Targum Pseudo-Jonathan speaks plainly about what many readers would rather leave implicit (Genesis 33:2). Jacob "placed the concubines and their sons foremost." And the Targum even preserves his reasoning: "If Esau comes to destroy the children and abuse the women, he will do it with them, and meantime we will arise and encounter him in fight."

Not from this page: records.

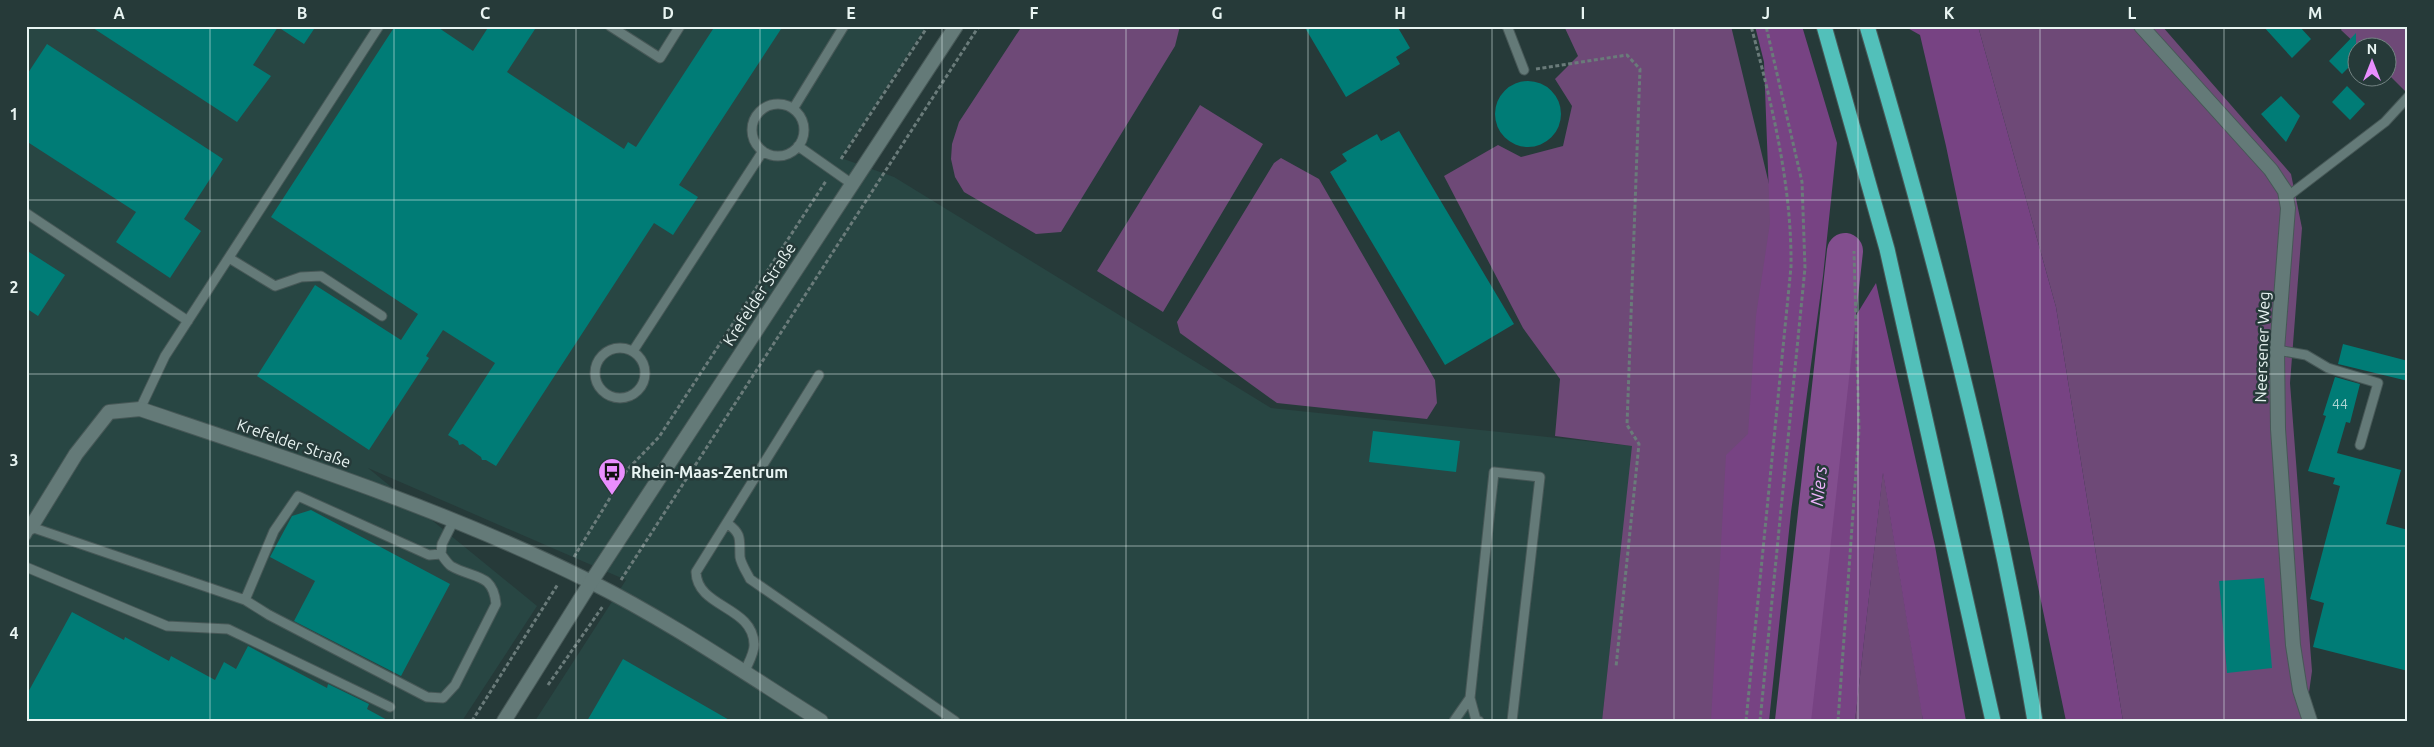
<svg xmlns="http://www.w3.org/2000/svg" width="2434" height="747" viewBox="0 0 2434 747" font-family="Ubuntu,sans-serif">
<rect width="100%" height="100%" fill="#263a39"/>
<path fill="#284643" d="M26,26H926L841,158L894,177L1271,408L1633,446L1602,721H535L626,580L368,468L537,606L462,721H26Z"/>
<path fill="#6e4977" d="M1022,26H1180L1175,46L1061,232L1036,234L964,192L955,177L951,159L952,144L959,122Z
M1564,26H1731L1782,238L1724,721H1602L1632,446L1555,436L1560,379L1523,328L1444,176L1498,145L1521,157L1563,146L1572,106L1555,79L1578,56Z
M1978,26H2162L2291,174L2302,228L2290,383L2312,671L2305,721H2123L2056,307Z
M2343,26H2408V87L2405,91L2387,73L2386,48L2359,47L2341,30Z
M1200,105L1263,144L1163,312L1097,271Z
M1281,158L1319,179L1435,380L1437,403L1427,419L1277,403L1180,333L1177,322L1274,163Z
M1883,471L1922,711L1923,721H1855Z"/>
<path fill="#774383" d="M1755,26H1802L1837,143L1823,276L1791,512L1769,721H1711L1726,455L1748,434L1756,316L1770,223L1764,62Z
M1904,26H1978L2056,307L2123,721H2066L1946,146L1920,35Z
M1876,283L1935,546L1966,721H1923L1883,473L1855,721H1801L1826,482L1852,322Z"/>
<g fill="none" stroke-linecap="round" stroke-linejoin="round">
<path stroke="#824e8e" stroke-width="36" d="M1793,721L1845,251"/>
</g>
<path fill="#007c76" d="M90,26H316L304,44L278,27L253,65L271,76L237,122Z
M395,26H436L473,51L489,26H537L507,72L624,149L628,142L636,147L715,26H783L679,185L698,197L673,235L654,223L496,466L486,460H482L481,457L463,444L459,445L458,441L448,435L495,363L443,330L426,356L429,358L369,450L257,376L315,285L401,340L418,314L271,217Z
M1304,26H1397L1410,48L1396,57L1400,64L1346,97Z
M2263,26H2299L2311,39L2292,58Z
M2356,33V60L2342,74L2329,61Z
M47,44L223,159L184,219L201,231L170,278L116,242L136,212L26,141V76Z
M1495 114a33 33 0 1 1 66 0a33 33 0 1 1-66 0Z
M2347,86L2365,104L2350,120L2332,102Z
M2281,96L2300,116L2286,142L2261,114Z
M1399,131L1514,324L1445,365L1330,172L1347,161L1342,154L1377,134L1381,141Z
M26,250L65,275L38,316L26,308Z
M2343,344L2408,361V381L2338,364Z
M2335,377L2360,384L2350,423L2346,422L2337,453L2401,470L2386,524L2408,530V671L2313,647L2324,603L2310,599L2340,486L2333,484L2335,478L2308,471L2326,416L2323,415Z
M1373,431L1460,441L1456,472L1369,462Z
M311,510L450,584L401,676L294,621L315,581L270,557L292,516Z
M2264,578L2272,668L2227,673L2219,581Z
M72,612L124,640L125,637L169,661L171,656L215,680L224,662L236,669L248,646L327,688L328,684L369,704L367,709L389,721H26V696Z
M623,659L731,721H587Z"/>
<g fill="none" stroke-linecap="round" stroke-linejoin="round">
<defs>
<path id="service" d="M610,26L660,58L680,26
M1507,26L1524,70
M752 130a26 26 0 1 1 52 0a26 26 0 1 1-52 0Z
M793,109L844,26
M798,146L852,184
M2287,197L2385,122L2408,97
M26,213L188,321
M229,258L275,286L301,277L321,276L382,316
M595 373a25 25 0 1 1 50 0a25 25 0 1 1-50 0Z
M2277,350L2306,355L2328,368L2378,383L2360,445
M633,351L763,151
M140,409L165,356L379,26
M727,523C743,535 739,539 740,557C741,564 747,573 750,579L955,721
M26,536L31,527L245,600L269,615L427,697L443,698L455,685L496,604C493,572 473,579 451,566C447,563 444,558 441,554L442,544L453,522
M26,567L167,626L228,629L390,707
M245,600L274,531L298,496L429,555L441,554
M744,673C747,665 755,653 754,644C753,606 697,608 696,572L819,375
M1470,698L1476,720L1479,721
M1454,721L1470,698L1494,472L1540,477L1512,721"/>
<path id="minor" d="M2141,26L2271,170L2285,191L2288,208L2277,350L2278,429L2293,645L2300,690L2310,721
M31,527L76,454L109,412L140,409C292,460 447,510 591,582C671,622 746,674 821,721"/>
<path id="tertiary" d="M504,721L591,582L956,26"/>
<path id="motorway" d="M1824,26L1887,249L1993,721
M1867,26C1934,253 1996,488 2035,721"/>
</defs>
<use href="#service" stroke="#475857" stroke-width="11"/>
<use href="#minor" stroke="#475857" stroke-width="16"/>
<use href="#tertiary" stroke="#475857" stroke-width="16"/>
<use href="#motorway" stroke="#475857" stroke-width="17"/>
<path stroke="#6a7b7a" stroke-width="3" stroke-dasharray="4 2.5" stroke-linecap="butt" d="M1536,69L1627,55L1640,69L1627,425L1639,444L1616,667
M841,159L928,26
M574,557L627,470L659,437L826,181
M621,580L979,26
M548,685L603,606
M472,721L558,584
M1746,721L1791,267C1792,186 1772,104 1751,26
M1760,721L1805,268L1802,182L1766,26
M1838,721L1859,430L1854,251"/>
<use href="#service" stroke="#647a78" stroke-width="9"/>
<use href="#minor" stroke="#647a78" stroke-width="14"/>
<use href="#tertiary" stroke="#647a78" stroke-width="14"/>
<use href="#motorway" stroke="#52c0ba" stroke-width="15"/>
</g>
<path fill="none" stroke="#e8f4f2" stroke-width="1" stroke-opacity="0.55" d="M210,26V721M394,26V721M576,26V721M760,26V721M942,26V721M1126,26V721M1308,26V721M1492,26V721M1674,26V721M1858,26V721M2040,26V721M2224,26V721M26,200H2408M26,374H2408M26,546H2408"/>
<defs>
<symbol id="bus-pin" viewBox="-11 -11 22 30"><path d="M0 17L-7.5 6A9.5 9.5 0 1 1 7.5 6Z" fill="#e98efe" stroke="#263a39"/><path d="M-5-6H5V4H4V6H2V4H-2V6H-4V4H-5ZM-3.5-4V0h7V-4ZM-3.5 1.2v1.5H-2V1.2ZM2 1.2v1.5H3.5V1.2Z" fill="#111"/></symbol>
</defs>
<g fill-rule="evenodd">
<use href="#bus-pin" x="596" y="456" width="32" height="43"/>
</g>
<g text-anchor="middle" stroke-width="5" stroke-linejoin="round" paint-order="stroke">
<g font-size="14" fill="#aed6d3">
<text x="2340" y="409">44</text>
</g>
<g font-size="16" fill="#e8f4f2" stroke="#263a39">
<text transform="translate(759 294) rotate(-57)" y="6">Krefelder Straße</text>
<text transform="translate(2262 347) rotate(-88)" y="6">Neersener Weg</text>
<text transform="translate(294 443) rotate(19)" y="6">Krefelder Straße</text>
</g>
<g font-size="16" font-weight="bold" fill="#e8f4f2" stroke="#263a39" text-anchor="start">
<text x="631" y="478">Rhein-Maas-Zentrum</text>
</g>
<g font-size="18" font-style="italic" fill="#ecb2fa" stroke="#263a39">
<text transform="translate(1819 486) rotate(-84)" y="6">Niers</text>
</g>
</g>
<rect width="2434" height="747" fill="none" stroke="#263a39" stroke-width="55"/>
<g transform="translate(2372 62)"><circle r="24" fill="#263a39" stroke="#748483"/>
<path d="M0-4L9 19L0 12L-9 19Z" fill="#e98efe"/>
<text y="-8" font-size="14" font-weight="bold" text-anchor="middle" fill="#e8f4f2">N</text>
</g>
<rect x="28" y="28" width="2378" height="692" fill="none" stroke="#e8f4f2" stroke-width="2"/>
<g font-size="16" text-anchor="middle" font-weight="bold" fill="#e8f4f2">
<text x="119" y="19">A</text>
<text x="302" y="19">B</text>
<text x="485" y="19">C</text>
<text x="668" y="19">D</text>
<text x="851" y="19">E</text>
<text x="1034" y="19">F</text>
<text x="1217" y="19">G</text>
<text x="1400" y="19">H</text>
<text x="1583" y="19">I</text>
<text x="1766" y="19">J</text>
<text x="1949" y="19">K</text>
<text x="2132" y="19">L</text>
<text x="2315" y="19">M</text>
<text x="14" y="120">1</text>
<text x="14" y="293">2</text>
<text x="14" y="466">3</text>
<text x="14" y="639">4</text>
</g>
</svg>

The front of the line was the most dangerous position. Jacob put Bilhah and Zilpah, the handmaids, and their sons there. Behind them came Leah and her children. Behind them, the safest position of all, came Rachel and Joseph.
The honesty of the Targum
The ancient translator did not flinch from making Jacob's calculation visible. It was a real moral cost — the handmaids and their sons were family too, and yet they were positioned as the first to absorb any violence. The Targum does not pretty it up or turn it into something noble. It says: this is what happened, this is what he was thinking, and Scripture expects you to sit with it.
The rabbis later wrestled with this ordering. Some defended Jacob on grounds of battle strategy. Others noted it quietly and moved on. The later tragedies of the family — the story of Joseph's brothers, the bitterness between the tribes — may have roots in this single morning's decision.
The takeaway: fear exposes the order of our loves, and sometimes what it exposes is hard to look at.